### EXERCISE OBJECTIVE
Write out the lines below word for word, beginning at the line that contains "class: Aves" and ending after the line that contains "common name: Common blackbird".

──────── DATASET

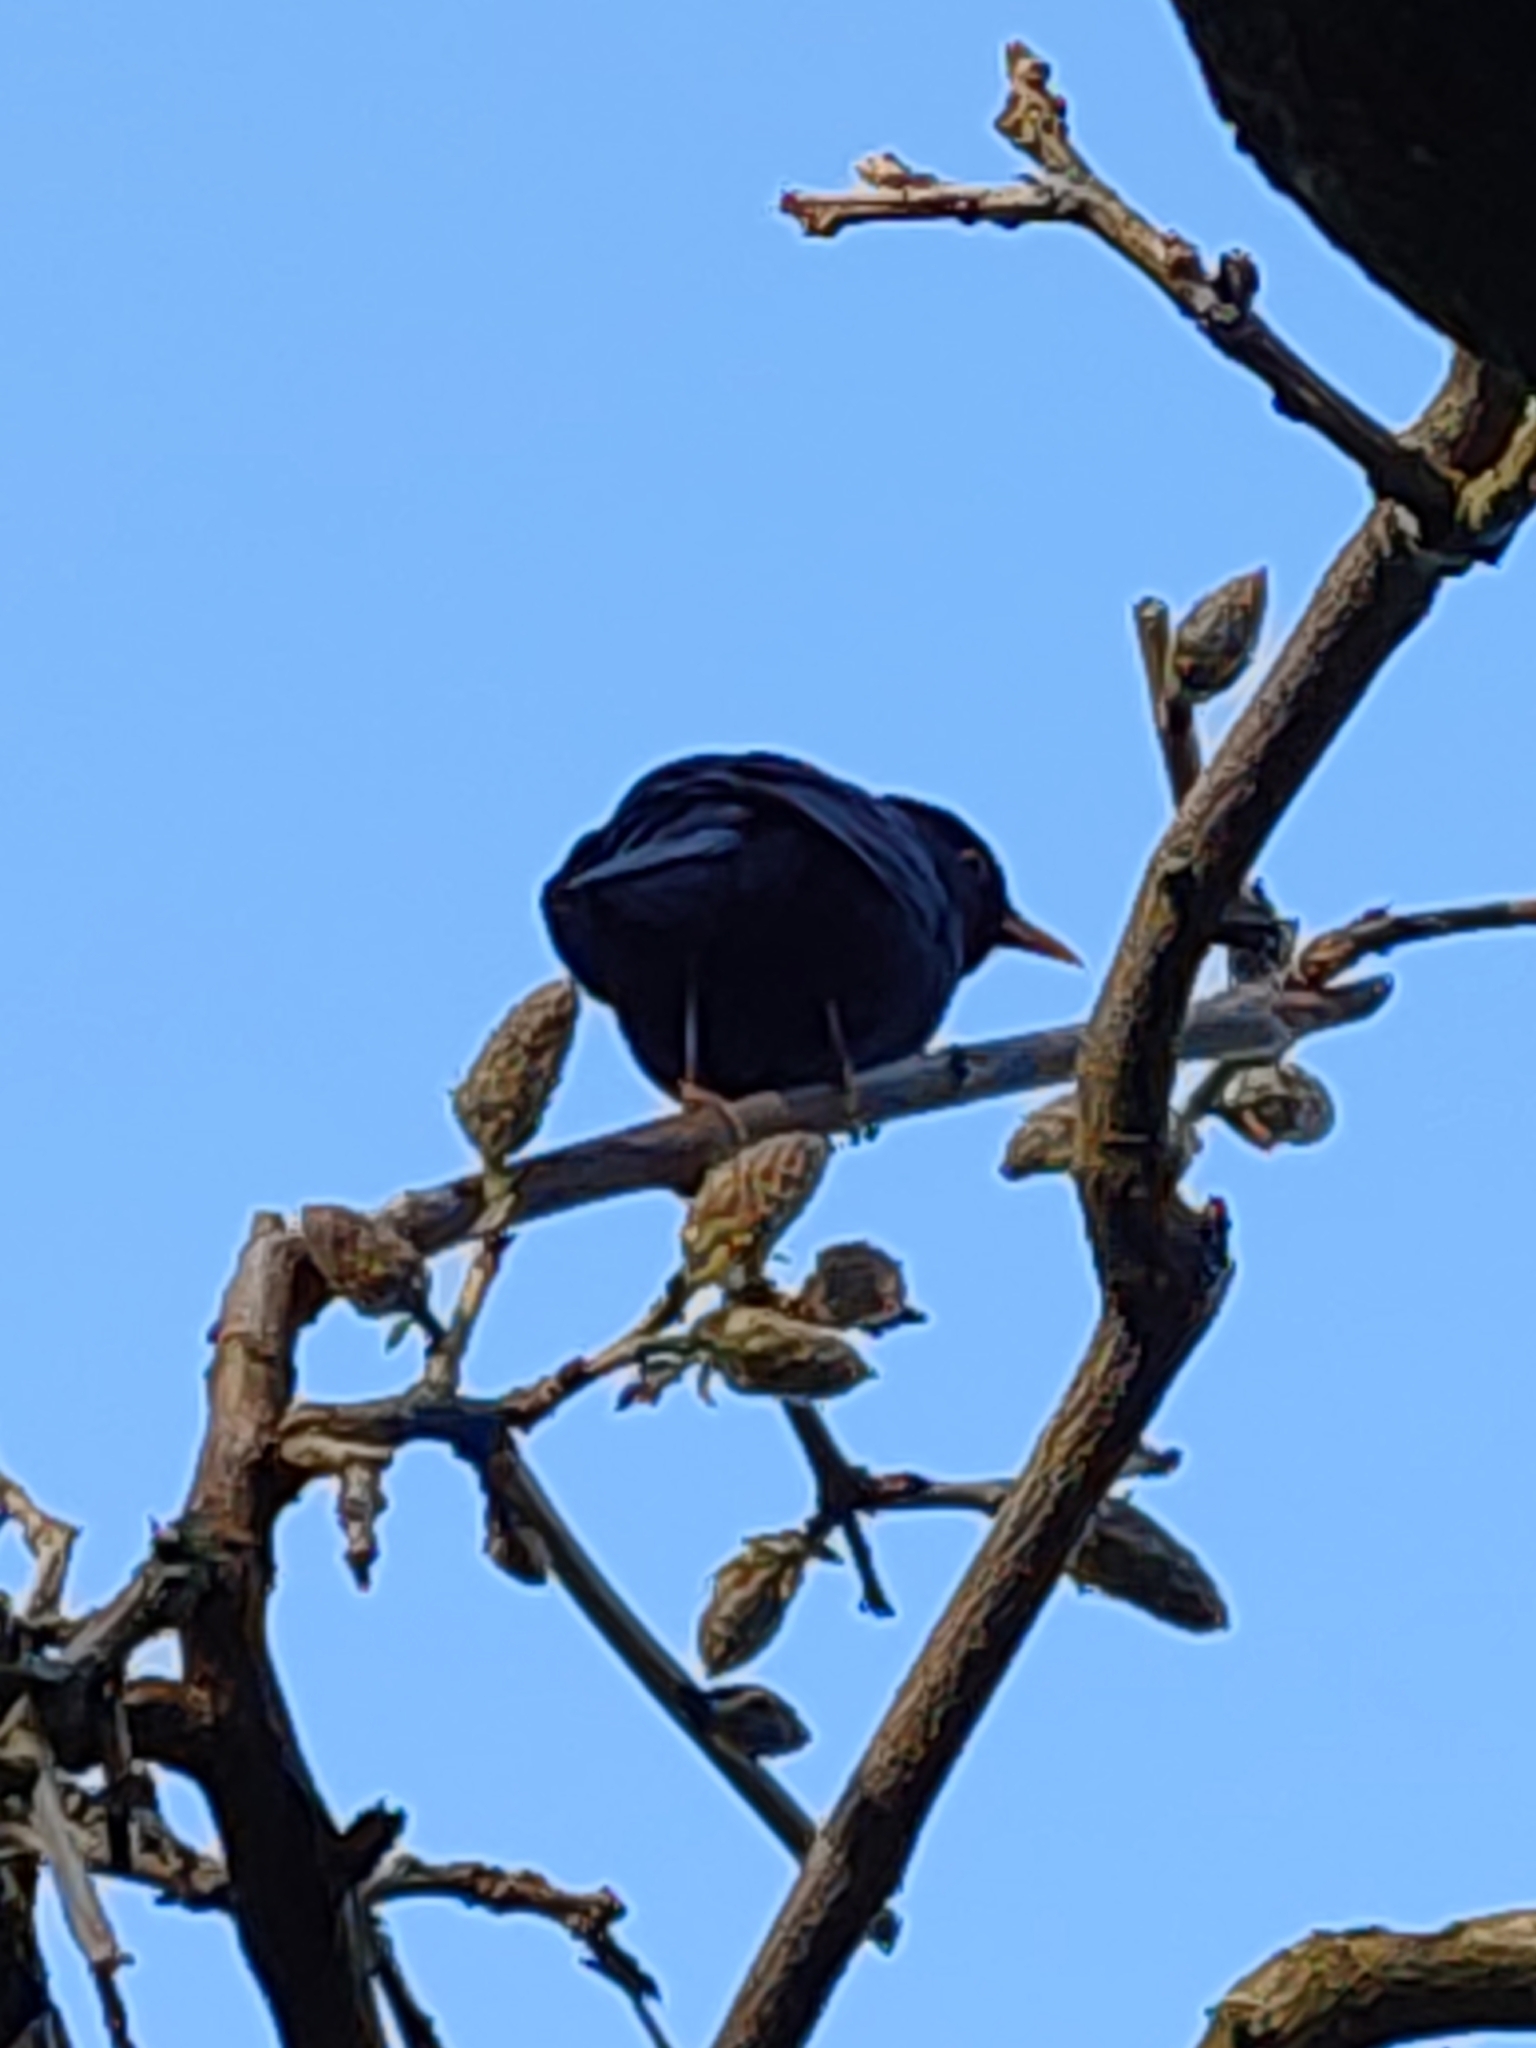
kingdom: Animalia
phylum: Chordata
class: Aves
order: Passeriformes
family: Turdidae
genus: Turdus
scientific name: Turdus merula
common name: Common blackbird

────────────────
──────── DATASET

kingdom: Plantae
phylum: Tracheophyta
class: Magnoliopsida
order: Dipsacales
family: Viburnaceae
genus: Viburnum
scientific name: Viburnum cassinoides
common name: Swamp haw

────────────────

### EXERCISE SOLUTION
class: Aves
order: Passeriformes
family: Turdidae
genus: Turdus
scientific name: Turdus merula
common name: Common blackbird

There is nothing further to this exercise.